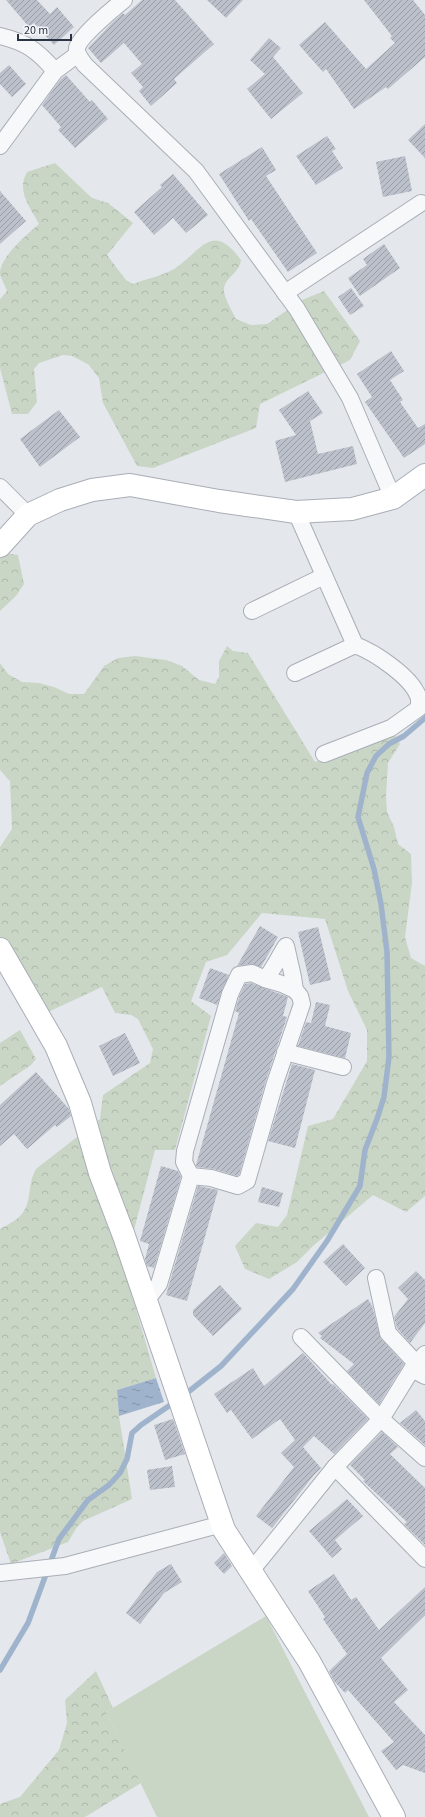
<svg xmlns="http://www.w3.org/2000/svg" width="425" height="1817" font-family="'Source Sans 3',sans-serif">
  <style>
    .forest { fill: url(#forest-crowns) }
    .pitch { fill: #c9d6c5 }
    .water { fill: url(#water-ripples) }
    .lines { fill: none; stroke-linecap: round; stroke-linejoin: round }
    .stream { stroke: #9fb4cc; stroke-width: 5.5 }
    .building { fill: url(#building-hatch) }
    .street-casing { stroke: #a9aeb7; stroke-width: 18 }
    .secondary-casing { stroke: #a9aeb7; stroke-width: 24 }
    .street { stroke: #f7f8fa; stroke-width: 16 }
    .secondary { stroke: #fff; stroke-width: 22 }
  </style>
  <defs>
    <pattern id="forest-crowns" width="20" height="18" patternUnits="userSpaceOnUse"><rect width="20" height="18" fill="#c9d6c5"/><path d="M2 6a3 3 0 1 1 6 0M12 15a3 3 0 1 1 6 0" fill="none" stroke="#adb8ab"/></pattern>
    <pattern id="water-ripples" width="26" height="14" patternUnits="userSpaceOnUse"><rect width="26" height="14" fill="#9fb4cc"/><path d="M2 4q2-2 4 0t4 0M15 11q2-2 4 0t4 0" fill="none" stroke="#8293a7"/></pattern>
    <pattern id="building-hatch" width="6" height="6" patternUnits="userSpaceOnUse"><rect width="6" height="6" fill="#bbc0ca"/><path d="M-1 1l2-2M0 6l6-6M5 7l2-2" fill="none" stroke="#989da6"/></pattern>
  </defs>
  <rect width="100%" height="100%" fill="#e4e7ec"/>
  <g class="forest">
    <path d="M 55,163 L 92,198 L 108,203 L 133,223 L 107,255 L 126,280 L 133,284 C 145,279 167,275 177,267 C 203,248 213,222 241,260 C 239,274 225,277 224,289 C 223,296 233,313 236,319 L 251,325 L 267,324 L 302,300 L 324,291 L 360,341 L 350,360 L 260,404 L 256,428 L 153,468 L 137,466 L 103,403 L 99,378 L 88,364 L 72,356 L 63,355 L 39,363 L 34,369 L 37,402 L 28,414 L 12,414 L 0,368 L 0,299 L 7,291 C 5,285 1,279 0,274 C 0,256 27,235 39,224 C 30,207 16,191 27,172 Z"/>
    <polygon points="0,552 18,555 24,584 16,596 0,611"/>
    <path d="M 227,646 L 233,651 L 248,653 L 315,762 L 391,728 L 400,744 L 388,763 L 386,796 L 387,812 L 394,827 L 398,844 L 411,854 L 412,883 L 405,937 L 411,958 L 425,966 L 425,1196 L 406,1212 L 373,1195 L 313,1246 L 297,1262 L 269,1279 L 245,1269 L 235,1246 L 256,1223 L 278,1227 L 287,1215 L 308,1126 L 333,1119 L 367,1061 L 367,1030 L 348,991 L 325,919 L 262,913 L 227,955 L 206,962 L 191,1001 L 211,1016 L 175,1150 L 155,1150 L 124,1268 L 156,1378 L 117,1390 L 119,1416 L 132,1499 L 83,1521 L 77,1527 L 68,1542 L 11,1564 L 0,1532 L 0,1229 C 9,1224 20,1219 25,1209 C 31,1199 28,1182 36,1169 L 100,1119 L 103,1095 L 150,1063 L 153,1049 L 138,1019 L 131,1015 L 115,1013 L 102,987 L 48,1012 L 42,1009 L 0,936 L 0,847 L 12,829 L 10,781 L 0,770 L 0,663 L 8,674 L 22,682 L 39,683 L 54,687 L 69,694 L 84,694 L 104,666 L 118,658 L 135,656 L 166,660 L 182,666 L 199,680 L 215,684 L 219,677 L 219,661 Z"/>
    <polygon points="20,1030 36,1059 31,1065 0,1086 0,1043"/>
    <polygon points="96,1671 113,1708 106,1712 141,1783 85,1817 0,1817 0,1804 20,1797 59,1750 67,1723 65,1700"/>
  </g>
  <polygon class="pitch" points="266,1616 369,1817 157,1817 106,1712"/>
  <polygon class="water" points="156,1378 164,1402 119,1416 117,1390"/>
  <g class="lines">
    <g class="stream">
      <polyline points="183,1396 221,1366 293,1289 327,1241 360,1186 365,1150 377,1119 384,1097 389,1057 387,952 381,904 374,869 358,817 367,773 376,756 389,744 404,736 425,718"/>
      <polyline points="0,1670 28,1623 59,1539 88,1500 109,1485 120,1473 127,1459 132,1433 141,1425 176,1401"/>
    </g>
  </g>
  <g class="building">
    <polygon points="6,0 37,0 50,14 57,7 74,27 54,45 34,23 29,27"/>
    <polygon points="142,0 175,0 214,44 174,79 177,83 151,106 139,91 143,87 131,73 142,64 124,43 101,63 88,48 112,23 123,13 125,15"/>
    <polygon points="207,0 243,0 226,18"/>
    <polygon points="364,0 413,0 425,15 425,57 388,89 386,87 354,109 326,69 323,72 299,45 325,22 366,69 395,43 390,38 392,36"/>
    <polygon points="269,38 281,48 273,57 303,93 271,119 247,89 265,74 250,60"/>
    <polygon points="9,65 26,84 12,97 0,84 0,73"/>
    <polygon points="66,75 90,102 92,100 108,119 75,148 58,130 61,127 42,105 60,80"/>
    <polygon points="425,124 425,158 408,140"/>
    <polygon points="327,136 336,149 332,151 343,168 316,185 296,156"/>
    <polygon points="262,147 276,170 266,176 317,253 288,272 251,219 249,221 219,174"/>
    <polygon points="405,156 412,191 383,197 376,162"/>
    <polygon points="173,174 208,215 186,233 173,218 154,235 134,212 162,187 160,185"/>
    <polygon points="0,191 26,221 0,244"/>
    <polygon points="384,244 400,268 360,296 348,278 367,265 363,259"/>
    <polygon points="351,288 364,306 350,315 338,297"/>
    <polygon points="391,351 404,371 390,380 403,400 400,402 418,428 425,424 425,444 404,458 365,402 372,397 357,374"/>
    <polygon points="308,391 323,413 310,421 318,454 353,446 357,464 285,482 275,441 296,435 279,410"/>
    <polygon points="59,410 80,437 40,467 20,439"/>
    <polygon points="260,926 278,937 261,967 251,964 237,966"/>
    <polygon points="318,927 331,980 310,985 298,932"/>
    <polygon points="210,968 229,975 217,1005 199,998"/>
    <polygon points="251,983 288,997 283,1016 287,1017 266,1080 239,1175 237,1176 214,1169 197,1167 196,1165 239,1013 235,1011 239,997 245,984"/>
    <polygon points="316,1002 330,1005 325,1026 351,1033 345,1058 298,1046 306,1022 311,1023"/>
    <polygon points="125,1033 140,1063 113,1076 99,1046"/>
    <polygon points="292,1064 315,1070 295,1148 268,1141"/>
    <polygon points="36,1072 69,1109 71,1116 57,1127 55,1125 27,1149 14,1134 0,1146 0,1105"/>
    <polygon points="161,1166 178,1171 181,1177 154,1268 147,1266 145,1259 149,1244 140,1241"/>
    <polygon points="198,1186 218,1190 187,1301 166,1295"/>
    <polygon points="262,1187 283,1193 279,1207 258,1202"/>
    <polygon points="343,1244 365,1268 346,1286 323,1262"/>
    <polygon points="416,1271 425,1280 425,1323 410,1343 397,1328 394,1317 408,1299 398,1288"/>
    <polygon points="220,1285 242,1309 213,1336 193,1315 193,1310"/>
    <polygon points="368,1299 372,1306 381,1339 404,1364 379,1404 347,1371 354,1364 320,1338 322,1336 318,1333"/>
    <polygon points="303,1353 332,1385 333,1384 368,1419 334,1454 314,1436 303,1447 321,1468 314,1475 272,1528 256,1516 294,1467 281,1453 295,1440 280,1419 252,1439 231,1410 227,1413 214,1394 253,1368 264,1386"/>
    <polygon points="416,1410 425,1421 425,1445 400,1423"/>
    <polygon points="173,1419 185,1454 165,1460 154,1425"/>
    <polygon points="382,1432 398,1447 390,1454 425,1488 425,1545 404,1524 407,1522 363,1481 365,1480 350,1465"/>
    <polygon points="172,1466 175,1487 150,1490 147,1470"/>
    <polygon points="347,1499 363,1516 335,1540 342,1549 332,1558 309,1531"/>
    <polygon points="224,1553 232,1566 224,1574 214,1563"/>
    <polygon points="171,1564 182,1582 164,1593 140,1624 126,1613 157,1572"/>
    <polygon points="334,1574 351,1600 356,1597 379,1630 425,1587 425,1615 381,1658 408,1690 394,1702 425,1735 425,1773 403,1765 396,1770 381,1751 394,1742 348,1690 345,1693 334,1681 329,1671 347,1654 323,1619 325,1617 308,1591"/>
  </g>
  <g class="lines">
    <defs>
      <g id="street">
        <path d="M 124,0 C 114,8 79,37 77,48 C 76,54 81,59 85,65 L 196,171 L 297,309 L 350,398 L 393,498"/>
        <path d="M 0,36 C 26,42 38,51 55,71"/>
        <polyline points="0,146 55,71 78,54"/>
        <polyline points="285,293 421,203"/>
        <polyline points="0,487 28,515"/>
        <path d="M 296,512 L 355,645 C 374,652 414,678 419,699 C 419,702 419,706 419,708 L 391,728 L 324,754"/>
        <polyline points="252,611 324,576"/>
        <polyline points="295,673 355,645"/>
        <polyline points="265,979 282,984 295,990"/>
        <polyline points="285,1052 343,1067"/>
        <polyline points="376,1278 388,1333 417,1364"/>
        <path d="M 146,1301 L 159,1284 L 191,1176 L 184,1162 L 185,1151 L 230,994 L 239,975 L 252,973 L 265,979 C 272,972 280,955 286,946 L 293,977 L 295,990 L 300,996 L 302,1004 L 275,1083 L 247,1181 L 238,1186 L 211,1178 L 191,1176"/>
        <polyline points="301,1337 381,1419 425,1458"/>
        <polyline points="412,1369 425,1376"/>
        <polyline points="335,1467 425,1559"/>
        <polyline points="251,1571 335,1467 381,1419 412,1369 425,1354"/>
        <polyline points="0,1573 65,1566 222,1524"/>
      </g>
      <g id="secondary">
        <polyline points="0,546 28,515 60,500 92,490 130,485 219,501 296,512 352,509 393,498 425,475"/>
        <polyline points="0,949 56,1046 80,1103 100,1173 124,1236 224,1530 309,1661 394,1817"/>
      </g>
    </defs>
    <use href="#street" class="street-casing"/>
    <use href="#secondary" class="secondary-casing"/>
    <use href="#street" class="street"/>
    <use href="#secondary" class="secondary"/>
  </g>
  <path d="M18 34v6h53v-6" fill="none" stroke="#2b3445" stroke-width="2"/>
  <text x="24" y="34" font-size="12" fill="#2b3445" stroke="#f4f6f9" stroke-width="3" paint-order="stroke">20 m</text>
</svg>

==============================

TASK BRIEF:
Using the records above, select and copy every line that has the word "casing".

ANSWER AREA:
    .street-casing { stroke: #a9aeb7; stroke-width: 18 }
    .secondary-casing { stroke: #a9aeb7; stroke-width: 24 }
    <use href="#street" class="street-casing"/>
    <use href="#secondary" class="secondary-casing"/>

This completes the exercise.